Negli Usa le opinioni politiche degli elettori valgono oro per il mercato. Experian Marketing Services vende ai colossi della distribuzione liste piene di nomi schedati per orientamento politico. A novembre la società ha pubblicato una ricerca che dimostrava non solo che Democratici e Repubblicani sono divisi persino sul tipo di vestiti che indossano, ma anche che questo tipo di informazioni sono fondamentali per i retailer: se FootLocker è amato da chi vota Obama, American Eagle è appannaggio degli orfani di Romney. Anche il candidato del Gop alla Casa Bianca è stato accusato di giocare sporco con i dati degli elettori per identificare possibili donatori in campagna elettorale: i suoi analisti hanno scandagliato migliaia di database perfettamente legali ma venduti nell’ombra dalle corporation e pieni di informazioni su conti correnti, stati di famiglia, e proprietà. Il Grande Fratello, come i soldi, non ha colore politico*.

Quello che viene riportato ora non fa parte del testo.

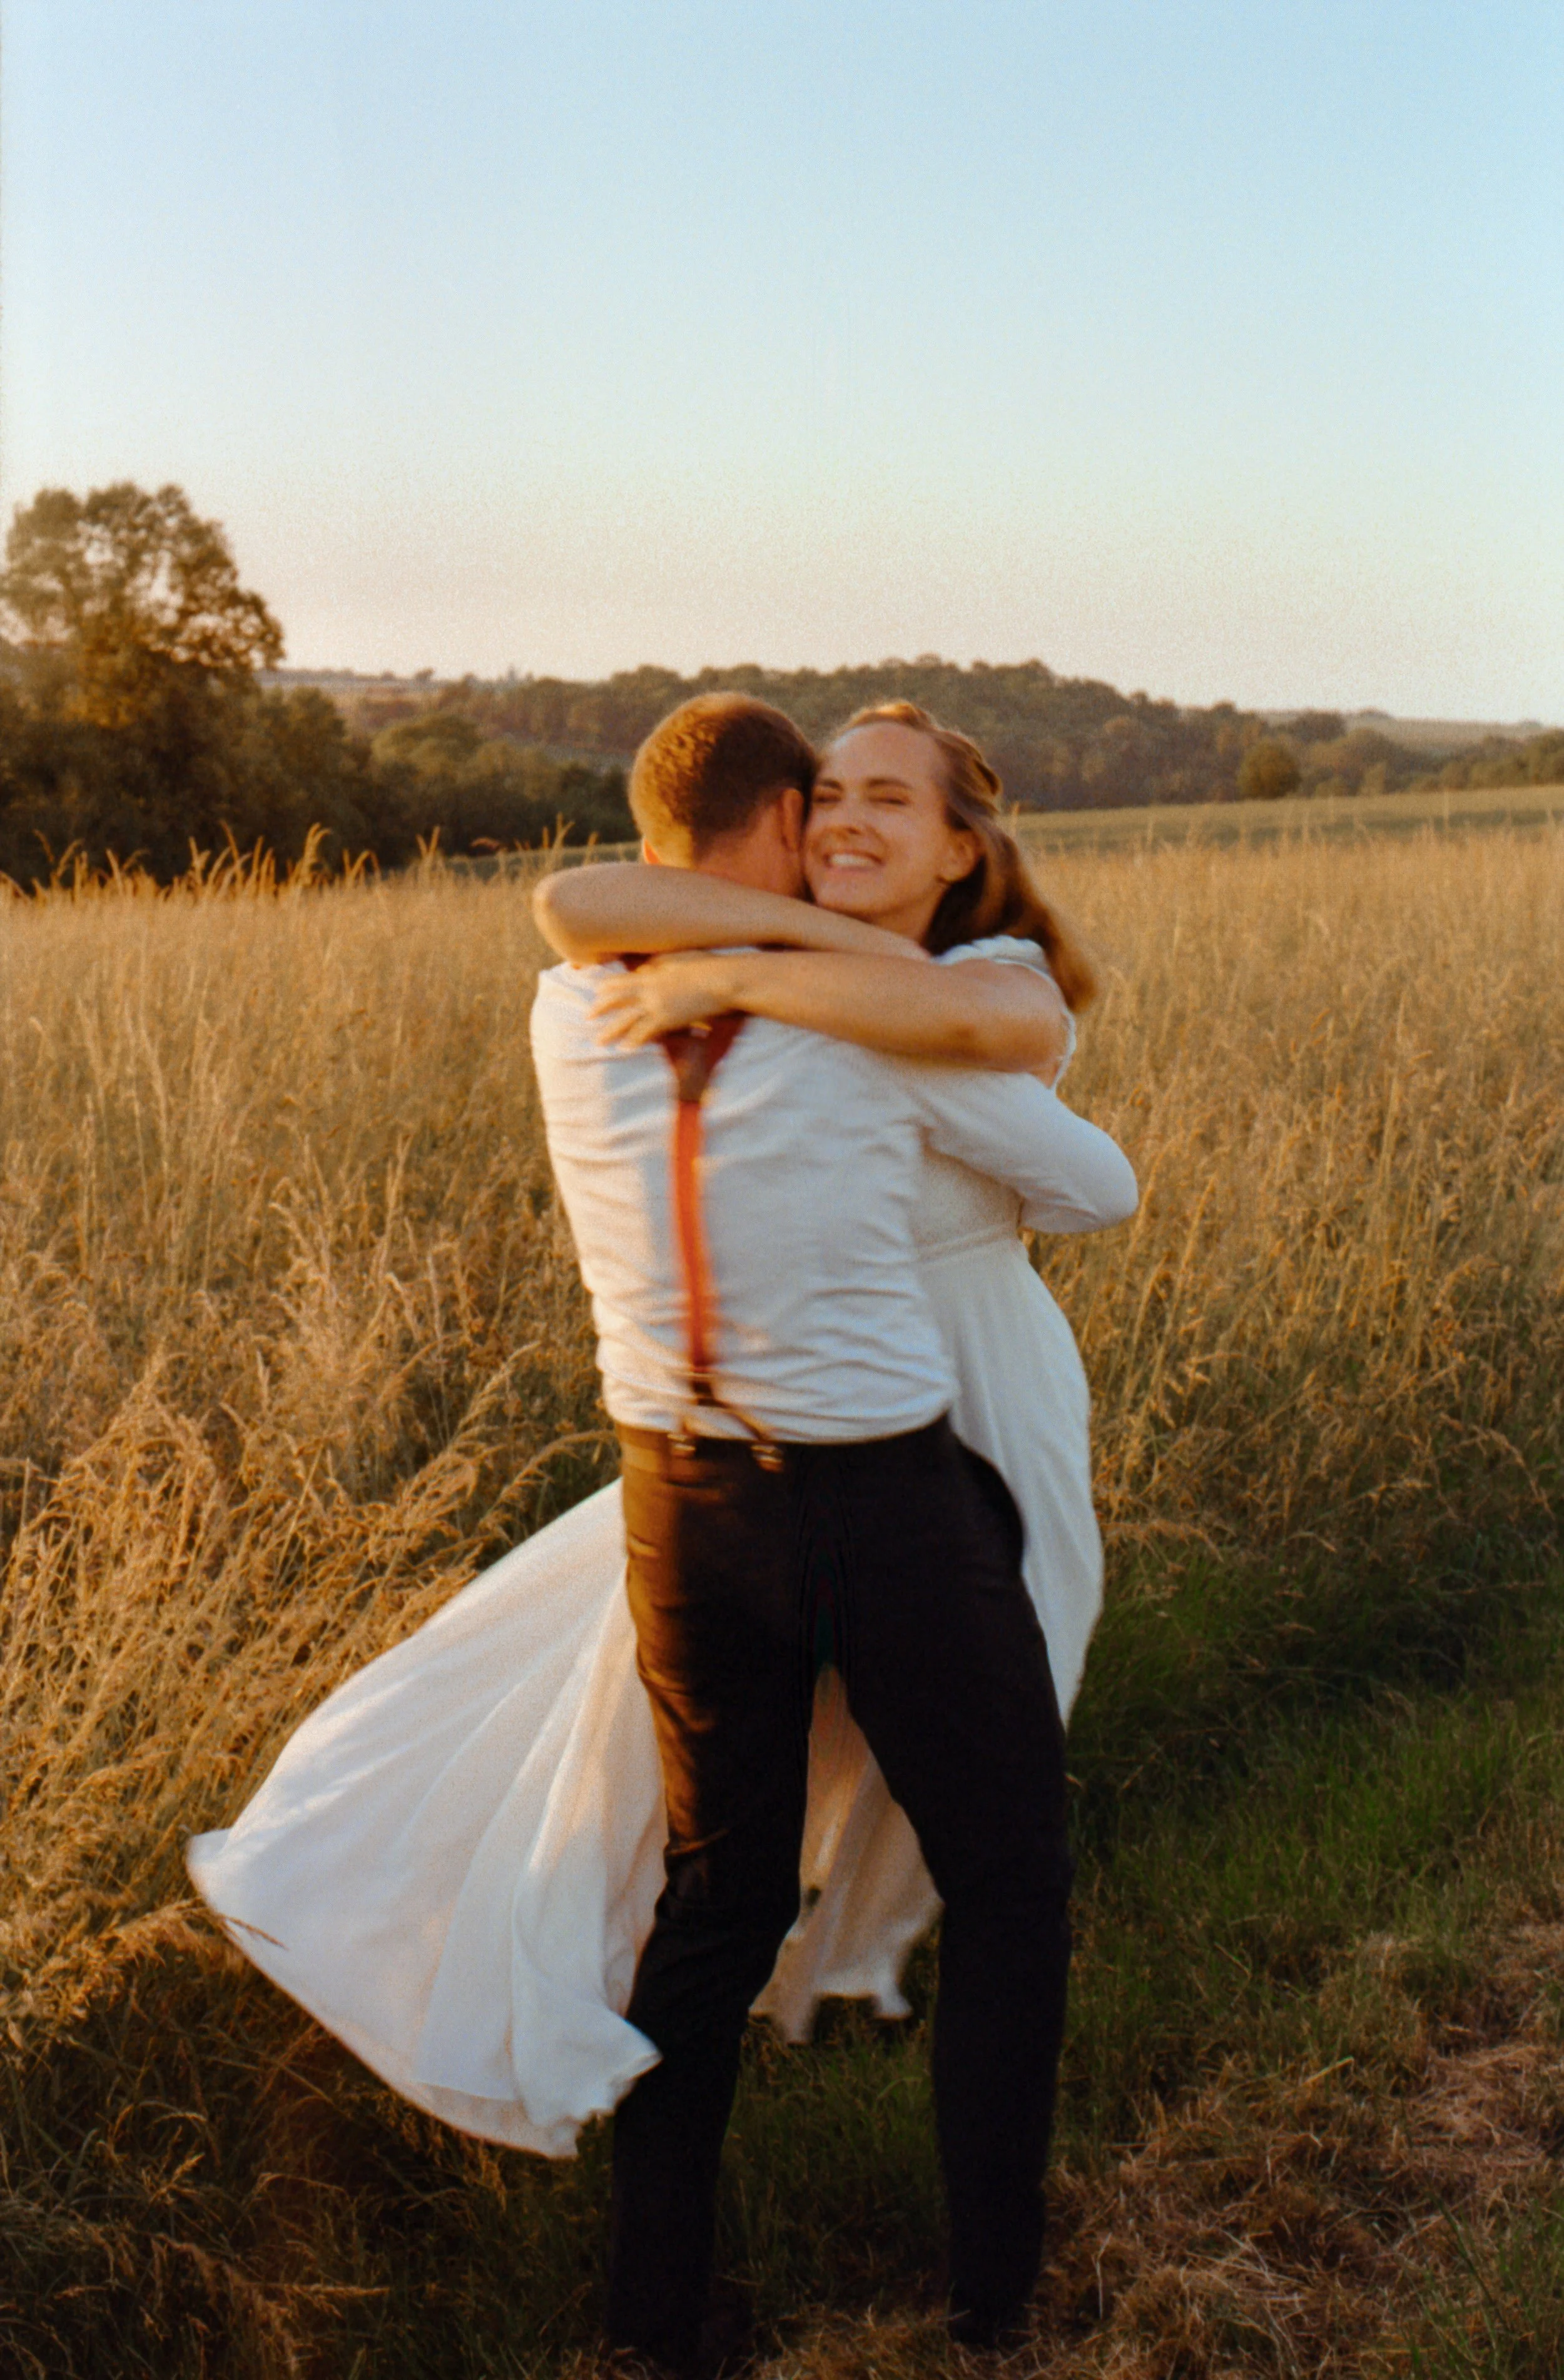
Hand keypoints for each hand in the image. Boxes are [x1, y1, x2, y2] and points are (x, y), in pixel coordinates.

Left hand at [589, 954, 741, 1048]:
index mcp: (651, 973)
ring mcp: (657, 1004)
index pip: (621, 980)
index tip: (595, 993)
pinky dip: (634, 1041)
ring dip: (611, 1031)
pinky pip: (645, 1032)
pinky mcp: (668, 1019)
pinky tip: (626, 1048)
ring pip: (626, 1019)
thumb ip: (658, 965)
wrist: (722, 980)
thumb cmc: (705, 966)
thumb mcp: (677, 959)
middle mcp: (649, 988)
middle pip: (617, 1000)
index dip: (606, 987)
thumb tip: (644, 971)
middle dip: (600, 1009)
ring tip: (600, 1040)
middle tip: (587, 1017)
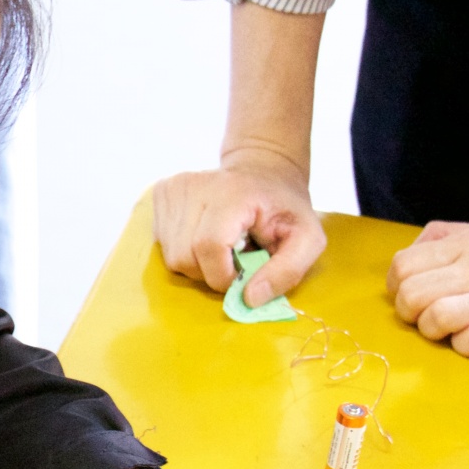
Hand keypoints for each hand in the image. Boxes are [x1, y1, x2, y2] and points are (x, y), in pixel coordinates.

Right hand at [152, 150, 326, 306]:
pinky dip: (185, 250)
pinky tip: (204, 234)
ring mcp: (173, 188)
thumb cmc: (284, 208)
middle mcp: (194, 185)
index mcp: (232, 193)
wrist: (263, 170)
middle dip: (210, 272)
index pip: (209, 246)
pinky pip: (162, 244)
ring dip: (197, 264)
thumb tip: (250, 299)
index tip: (243, 275)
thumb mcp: (308, 239)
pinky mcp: (160, 194)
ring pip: (171, 256)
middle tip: (235, 259)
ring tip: (221, 246)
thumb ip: (287, 271)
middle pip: (184, 257)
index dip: (224, 275)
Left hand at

*Sara’, a me pare invece che siano i Democratici ad incarnare alla perfezione il mito del “Grande Fratello”. Pensiamo anche solo alle furtive apparizioni di Obama l’anno scorso e di Michelle il mese scorso, durante la cerimonia di assegnazione dei premi Oscar… Pensiamo alla Dreamwork e ad altre realta’ Hollywoodiane che sono fra i maggiori “bundlers” (donatori) del partito Democratico, pensiamo alla propaganda che viene subdolamente veicolata in tanti film sfornati dall’industria cinematografica nazionale. Un’occasione come quella, che galvanizza l’attenzione milioni di famiglie riunite davanti agli schermi televisivi americani, viene sfruttata per “apparire”, in un ambiente politico decadente in cui l’immagine e’ tutto (perche’ c’e’ solo “fumo” da vendere), in cui la politica-spettacolo ha raggiunto picchi inusitati, mai raggiunti nemmeno con l’elezione dell’attore Ronald Reagan!